What to produce: Scan the listing below for the word "round" and copy every line that has it.
---+---
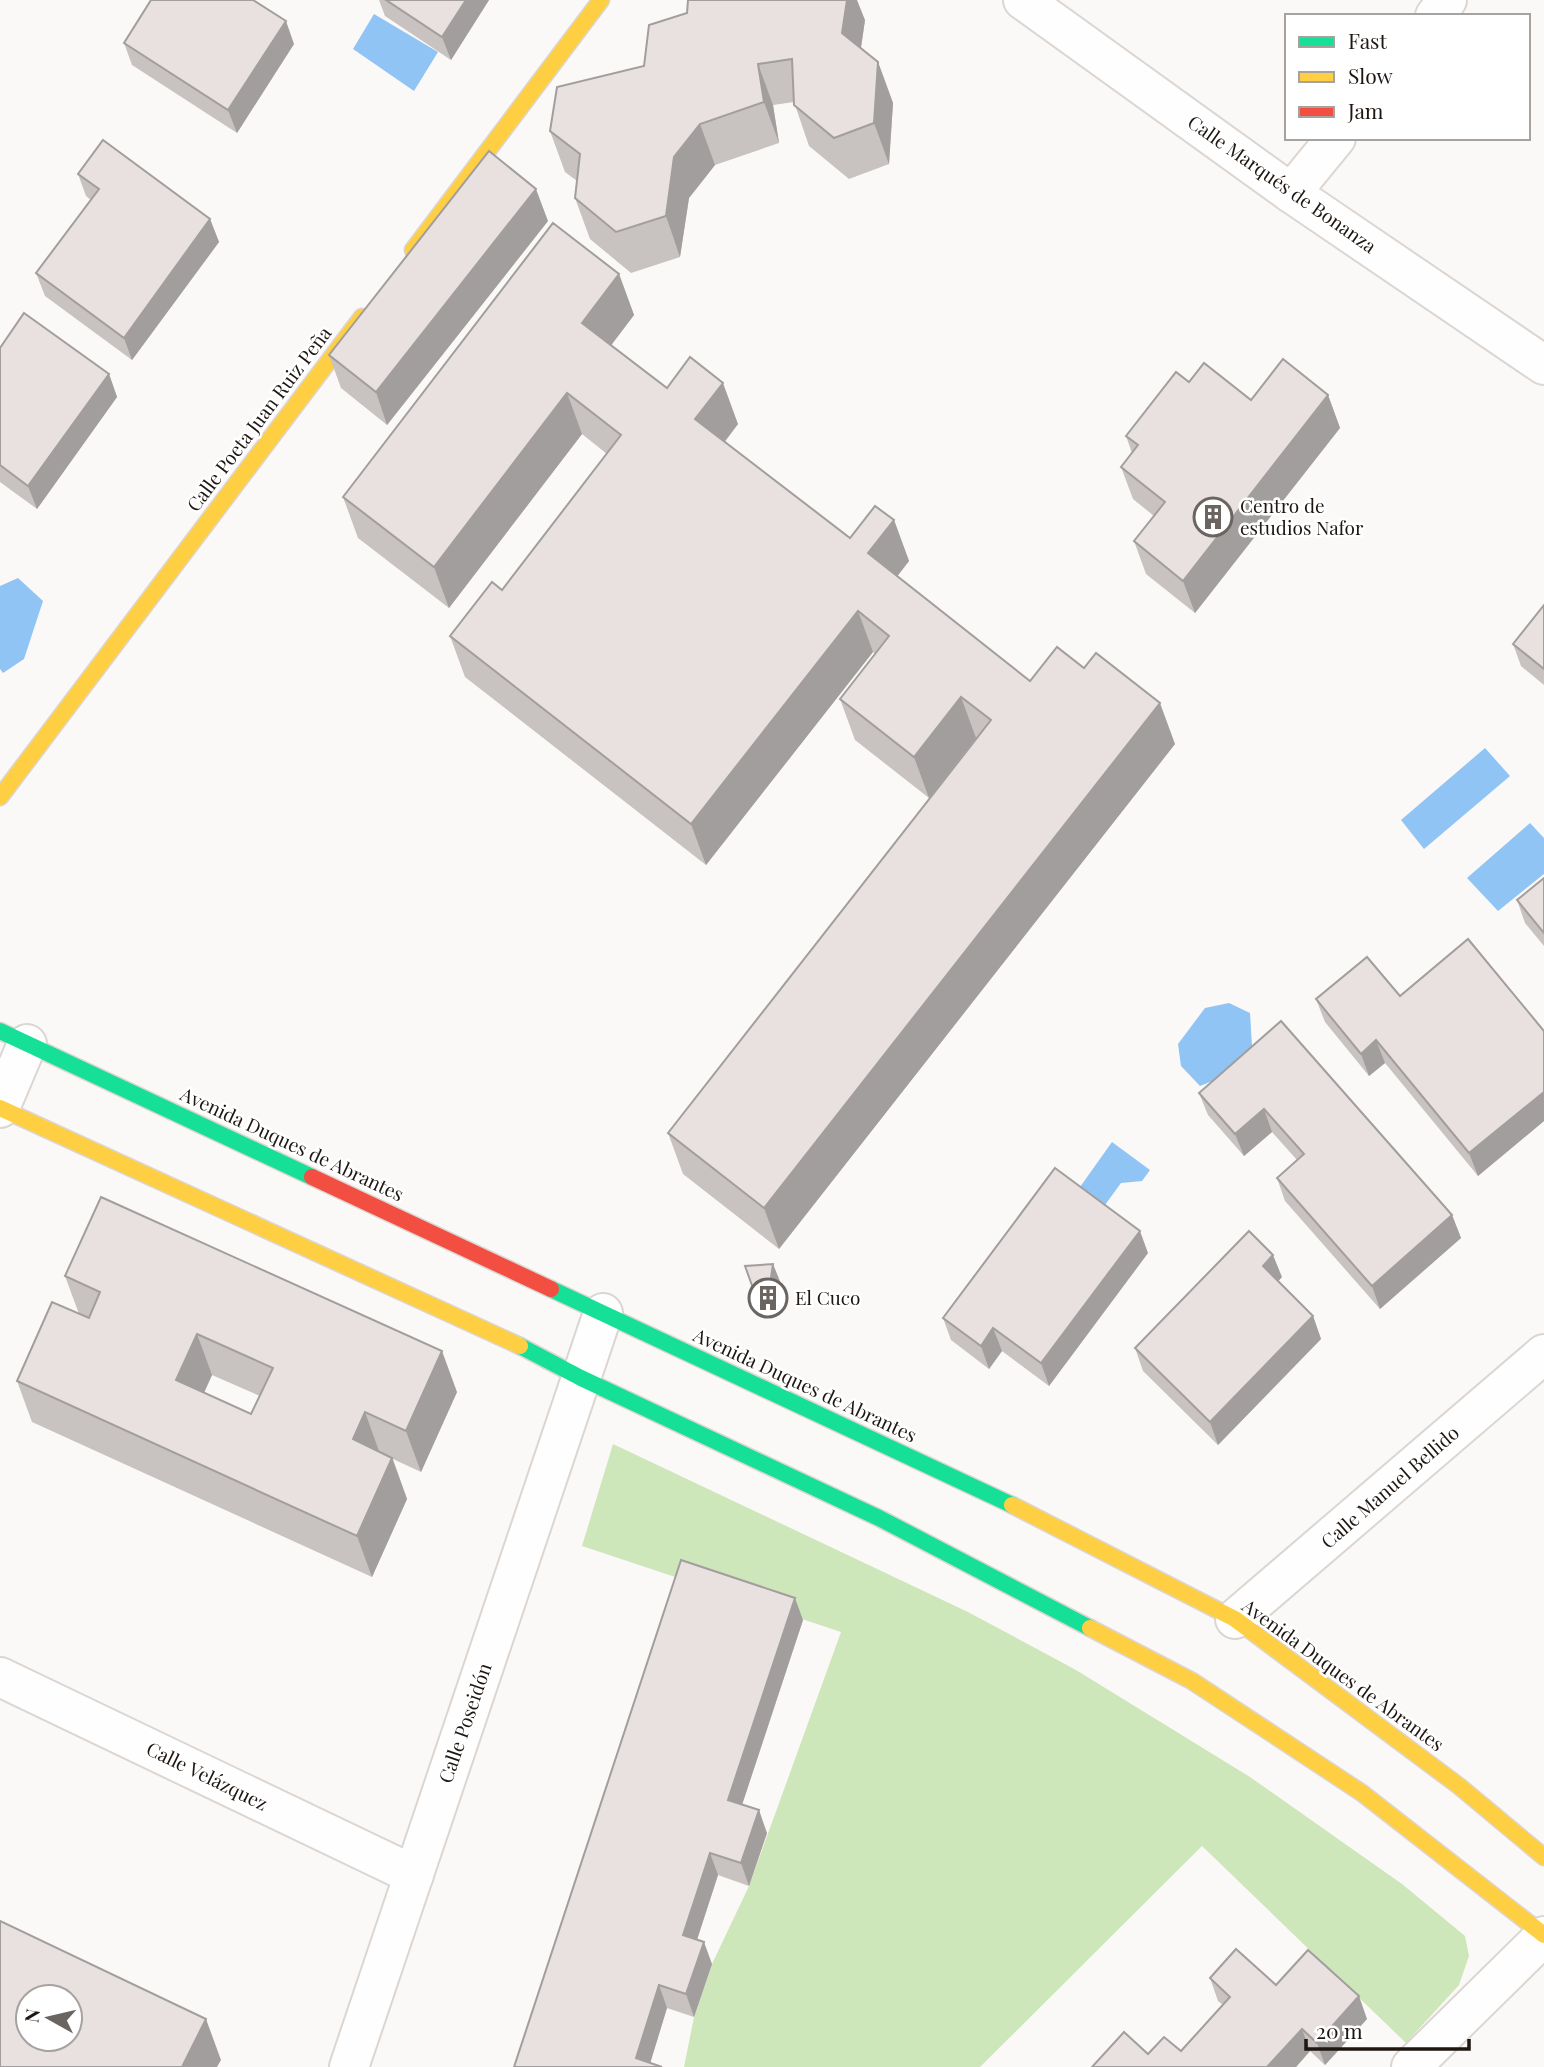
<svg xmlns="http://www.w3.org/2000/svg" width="1544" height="2067" viewBox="0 0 1544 2067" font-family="'Playfair Display',serif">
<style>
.green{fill:#cde6ba}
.water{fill:#90c4f4}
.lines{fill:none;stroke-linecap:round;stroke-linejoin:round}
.street-casing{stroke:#dbd6d2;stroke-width:42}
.fast-casing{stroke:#dbd6d2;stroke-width:19}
.slow-casing{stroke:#dbd6d2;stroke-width:19}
.jam-casing{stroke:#dbd6d2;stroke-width:19}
.street{stroke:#fefefe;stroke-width:38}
.fast{stroke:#16e098;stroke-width:16}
.slow{stroke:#ffcf43;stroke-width:16}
.jam{stroke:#f24e42;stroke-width:16}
.wall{fill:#c8c2c1;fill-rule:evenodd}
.shaded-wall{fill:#a29e9d}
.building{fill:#e8e1e0;stroke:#a29e9d;stroke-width:2;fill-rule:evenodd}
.labels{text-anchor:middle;stroke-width:5;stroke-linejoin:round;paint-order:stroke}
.street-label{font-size:19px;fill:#1e1611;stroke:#fff}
.poi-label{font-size:19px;fill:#1e1611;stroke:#fff;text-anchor:start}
</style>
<rect width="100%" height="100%" fill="#fbf9f7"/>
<polygon class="green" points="613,1444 968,1612 1076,1670 1250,1777 1402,1884 1465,1936 1469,1956 1459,1985 1406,2043 1202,1846 980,2067 684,2067 694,2017 712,1964 749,1886 841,1632 582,1546"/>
<g class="water">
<polygon points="374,14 438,52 414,91 353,49"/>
<polygon points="18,578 43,601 24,659 3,673 0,669 0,586"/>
<polygon points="1485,748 1510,776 1424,849 1401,820"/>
<polygon points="1530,823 1544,838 1544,874 1498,911 1467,878"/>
<polygon points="1229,1003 1250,1013 1252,1046 1227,1075 1200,1086 1181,1066 1178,1044 1205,1008"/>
<polygon points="1112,1142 1150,1170 1142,1181 1121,1183 1105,1205 1080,1187"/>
</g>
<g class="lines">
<defs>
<g id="street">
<polyline points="1023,0 1291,193 1544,365"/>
<polyline points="1435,16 1447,0"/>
<polyline points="1291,193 1336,138"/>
<polyline points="0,1108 27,1044"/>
<polyline points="1235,1619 1544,1354"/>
<polyline points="0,1677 414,1875"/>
<polyline points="349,2067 603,1313"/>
<polyline points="1411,2067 1544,1936"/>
</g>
<g id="fast">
<polyline points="0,1031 312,1177"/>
<polyline points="551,1289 1012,1505"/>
<polyline points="520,1346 581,1378 879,1518 1090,1628"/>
</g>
<g id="slow">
<polyline points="413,250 601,0"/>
<polyline points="0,797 362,317"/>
<polyline points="0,1108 520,1346"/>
<polyline points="1012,1505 1235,1619 1459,1786 1544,1857"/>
<polyline points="1090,1628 1192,1681 1362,1793 1544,1935"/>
</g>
<polyline id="jam" points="312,1177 551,1289"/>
</defs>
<use href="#street" class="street-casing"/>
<use href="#fast" class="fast-casing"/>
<use href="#slow" class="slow-casing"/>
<use href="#jam" class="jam-casing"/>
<use href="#street" class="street"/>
<use href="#fast" class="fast"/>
<use href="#slow" class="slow"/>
<use href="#jam" class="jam"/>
</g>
<g class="wall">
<polygon points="379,0 489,0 451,60 385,16"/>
<polygon points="865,20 861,48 878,62 893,103 889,164 849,179 809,146 794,102 773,105 779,143 715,165 689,198 680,257 631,273 590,239 575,198 577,181 565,172 550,131"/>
<polygon points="124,43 294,44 237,133 132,65"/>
<polygon points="78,174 210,219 219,242 132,360 45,296 36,273 91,200 86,196"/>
<polygon points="548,221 387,425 341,388 329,355"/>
<polygon points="619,274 634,315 611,345 667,388 738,424 725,442 850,538 894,520 909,561 897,576 1030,681 1175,744 779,1249 683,1174 668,1133 977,739 976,738 929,798 855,740 840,699 875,654 873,652 706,865 465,677 450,636 502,590 607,454 582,434 449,608 358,538 343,497"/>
<polygon points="0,348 109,374 117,397 37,509 0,482"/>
<polygon points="1189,382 1251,400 1328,395 1340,428 1195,613 1146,574 1134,541 1154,516 1133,499 1121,467 1132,453 1126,436"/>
<polygon points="1544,605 1544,685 1521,666 1513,644"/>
<polygon points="1544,878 1544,946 1525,923 1517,900"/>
<polygon points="1400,996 1544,1031 1544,1121 1478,1176 1385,1063 1369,1076 1325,1022 1316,999"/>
<polygon points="1281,1021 1452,1215 1461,1238 1380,1309 1285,1201 1277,1178 1297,1160 1272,1132 1244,1156 1208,1115 1199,1093"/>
<polygon points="1148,1253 1049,1386 1002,1351 989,1369 951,1340 943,1318"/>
<polygon points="745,1266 782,1286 779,1307 762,1314"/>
<path d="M65,1276L457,1392L421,1472L393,1459L407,1499L372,1577L32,1422L17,1381L79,1314ZM212,1375L260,1396L251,1414L204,1393Z"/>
<polygon points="1282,1277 1278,1281 1313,1316 1321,1339 1218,1445 1143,1371 1135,1348"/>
<polygon points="803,1620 742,1805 767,1833 749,1886 718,1875 697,1940 712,1964 694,2017 667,2008 650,2063 514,2067"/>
<polygon points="1210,1978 1276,1985 1367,2019 1325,2065 1310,2051 1296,2067 1092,2067 1148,2054 1181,2051 1223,2005 1218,2001"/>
</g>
<g class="shaded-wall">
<polygon points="466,0 489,0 451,60 442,37"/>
<polygon points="847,0 857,0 865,20 857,74 842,33"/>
<polygon points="286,21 294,44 237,133 228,110"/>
<polygon points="878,62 893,103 889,164 874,123"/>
<polygon points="758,64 773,105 779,143 764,102"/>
<polygon points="700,124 715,165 689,198 680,257 666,216 674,157"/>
<polygon points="536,189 548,221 387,425 376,392"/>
<polygon points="210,219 219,242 132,360 124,338"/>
<polygon points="619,274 634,315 597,364 582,323"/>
<polygon points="109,374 117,397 37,509 28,486"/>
<polygon points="723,383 738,424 710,460 695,419"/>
<polygon points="567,393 582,434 449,608 434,567"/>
<polygon points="1328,395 1340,428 1195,613 1183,581"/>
<polygon points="894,520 909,561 883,595 868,553"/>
<polygon points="858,611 873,652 706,865 691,824"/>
<polygon points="961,697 976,738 929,798 914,757"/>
<polygon points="1160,703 1175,744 779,1249 764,1208"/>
<polygon points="1376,1040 1385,1063 1369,1076 1361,1054"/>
<polygon points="1544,1092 1544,1121 1478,1176 1469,1153"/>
<polygon points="1264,1109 1272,1132 1244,1156 1235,1134"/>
<polygon points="1452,1215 1461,1238 1380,1309 1372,1286"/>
<polygon points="1140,1231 1148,1253 1049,1386 1041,1363"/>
<polygon points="1273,1255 1282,1277 1271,1289 1263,1266"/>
<polygon points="773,1264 782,1286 779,1307 770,1285"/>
<polygon points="1313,1316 1321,1339 1218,1445 1210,1422"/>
<polygon points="993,1328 1002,1351 989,1369 981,1346"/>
<polygon points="197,1334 212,1375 191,1421 176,1380"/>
<polygon points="442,1351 457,1392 421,1472 406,1431"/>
<polygon points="365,1412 380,1454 353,1439"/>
<polygon points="392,1458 407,1499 372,1577 357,1536"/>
<polygon points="795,1598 803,1620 736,1823 728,1800"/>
<polygon points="759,1810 767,1833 749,1886 741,1863"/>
<polygon points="710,1853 718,1875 691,1958 683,1935"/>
<polygon points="704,1942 712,1964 694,2017 686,1994"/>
<polygon points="659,1985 667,2008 649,2067 636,2058"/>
<polygon points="1359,1996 1367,2019 1325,2065 1317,2043"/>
<polygon points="206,2019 221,2060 217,2067 182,2067"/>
<polygon points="1302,2029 1310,2051 1296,2067 1267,2067"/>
</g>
<g class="building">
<polygon points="151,0 253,0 286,21 228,110 124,43"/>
<polygon points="386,0 466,0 442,37"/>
<polygon points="688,0 847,0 842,33 878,62 874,123 834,138 794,105 792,59 758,64 764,102 700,124 674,157 666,216 616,232 575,198 580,154 550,131 557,87 644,66 649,25 687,13"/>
<polygon points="103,140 210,219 124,338 36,273 99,189 78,174"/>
<polygon points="489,151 536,189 376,392 329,355"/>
<polygon points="553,223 619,274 582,323 667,388 690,357 723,383 695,419 850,538 875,506 894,520 868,553 1030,681 1057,647 1084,668 1096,653 1160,703 764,1208 668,1133 991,720 961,697 914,757 840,699 889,636 858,611 691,824 450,636 492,582 502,590 621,435 567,393 434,567 343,497"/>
<polygon points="24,313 109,374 28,486 0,465 0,348"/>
<polygon points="1283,359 1328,395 1183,581 1134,541 1165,502 1121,467 1138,445 1126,436 1176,372 1189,382 1204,363 1251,400"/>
<polygon points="1544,605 1544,669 1513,644"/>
<polygon points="1544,878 1544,933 1517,900"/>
<polygon points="1468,939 1544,1031 1544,1092 1469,1153 1376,1040 1361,1054 1316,999 1367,957 1400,996"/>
<polygon points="1281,1021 1452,1215 1372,1286 1277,1178 1304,1154 1264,1109 1235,1134 1199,1093"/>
<polygon points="1055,1168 1140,1231 1041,1363 993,1328 981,1346 943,1318"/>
<path d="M101,1197L442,1351L406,1431L365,1412L353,1439L392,1458L357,1536L17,1381L52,1302L89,1318L100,1292L65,1276ZM197,1334L273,1368L251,1414L176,1380Z"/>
<polygon points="1249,1231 1273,1255 1263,1266 1313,1316 1210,1422 1135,1348"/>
<polygon points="773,1264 770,1285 754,1291 745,1266"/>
<polygon points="681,1560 795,1598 728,1800 759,1810 741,1863 710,1853 683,1935 704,1942 686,1994 659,1985 636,2058 662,2067 514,2067"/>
<path d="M0,1921L206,2019L182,2067H0ZM28,1997H70V2039H28Z"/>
<polygon points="1236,1949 1276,1985 1308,1950 1359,1996 1317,2043 1302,2029 1267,2067 1092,2067 1124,2032 1148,2054 1164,2037 1181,2051 1230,1997 1210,1978"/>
</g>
<defs>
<symbol id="building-ring" viewBox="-11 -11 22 22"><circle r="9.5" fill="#fff" stroke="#6b6562" stroke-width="1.5"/><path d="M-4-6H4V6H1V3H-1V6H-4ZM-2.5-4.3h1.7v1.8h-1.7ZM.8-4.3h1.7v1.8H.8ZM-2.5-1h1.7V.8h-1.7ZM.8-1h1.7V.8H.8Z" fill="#6b6562"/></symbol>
</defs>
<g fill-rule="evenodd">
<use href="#building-ring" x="1191" y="495" width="44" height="44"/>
<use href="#building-ring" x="746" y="1276" width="44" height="44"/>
</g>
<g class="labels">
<g class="street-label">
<text transform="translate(1282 184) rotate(35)" y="7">Calle Marqués de Bonanza</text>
<text transform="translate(259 419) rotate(-53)" y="7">Calle Poeta Juan Ruiz Peña</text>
<text transform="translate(292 1144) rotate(25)" y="7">Avenida Duques de Abrantes</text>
<text transform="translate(805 1385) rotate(25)" y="7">Avenida Duques de Abrantes</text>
<text transform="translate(1390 1487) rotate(-41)" y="7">Calle Manuel Bellido</text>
<text transform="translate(1343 1675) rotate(36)" y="7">Avenida Duques de Abrantes</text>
<text transform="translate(465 1723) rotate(-71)" y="7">Calle Poseidón</text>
<text transform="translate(207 1776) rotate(26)" y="7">Calle Velázquez</text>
</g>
<g class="poi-label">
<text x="1240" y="513">Centro de<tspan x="1240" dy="22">estudios Nafor</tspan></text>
<text x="795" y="1305">El Cuco</text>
</g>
</g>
<rect x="1285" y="14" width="245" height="126" fill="#ffffff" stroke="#a5a2a0" stroke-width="2"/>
<rect x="1299" y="37" width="35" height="10" fill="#16e098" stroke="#a5a2a0" stroke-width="2"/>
<text x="1348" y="49" font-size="21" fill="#1e1611">Fast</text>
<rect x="1299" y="72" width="35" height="10" fill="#ffcf43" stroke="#a5a2a0" stroke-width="2"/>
<text x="1348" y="84" font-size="21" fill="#1e1611">Slow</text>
<rect x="1299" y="107" width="35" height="10" fill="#f24e42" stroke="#a5a2a0" stroke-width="2"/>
<text x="1348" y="119" font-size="21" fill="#1e1611">Jam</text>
<g transform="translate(49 2018) rotate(278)"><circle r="33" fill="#ffffff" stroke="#a5a2a0" stroke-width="2"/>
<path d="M0-5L12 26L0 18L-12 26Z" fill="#6b6562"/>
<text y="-10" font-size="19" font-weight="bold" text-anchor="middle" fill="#1e1611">N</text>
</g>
<path d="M1306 2039v10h163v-10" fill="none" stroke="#1e1611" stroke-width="3.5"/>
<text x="1316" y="2039" font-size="21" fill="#1e1611" stroke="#ffffff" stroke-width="5" paint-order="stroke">20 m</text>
</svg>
---+---
Exercise answer:
.lines{fill:none;stroke-linecap:round;stroke-linejoin:round}
.labels{text-anchor:middle;stroke-width:5;stroke-linejoin:round;paint-order:stroke}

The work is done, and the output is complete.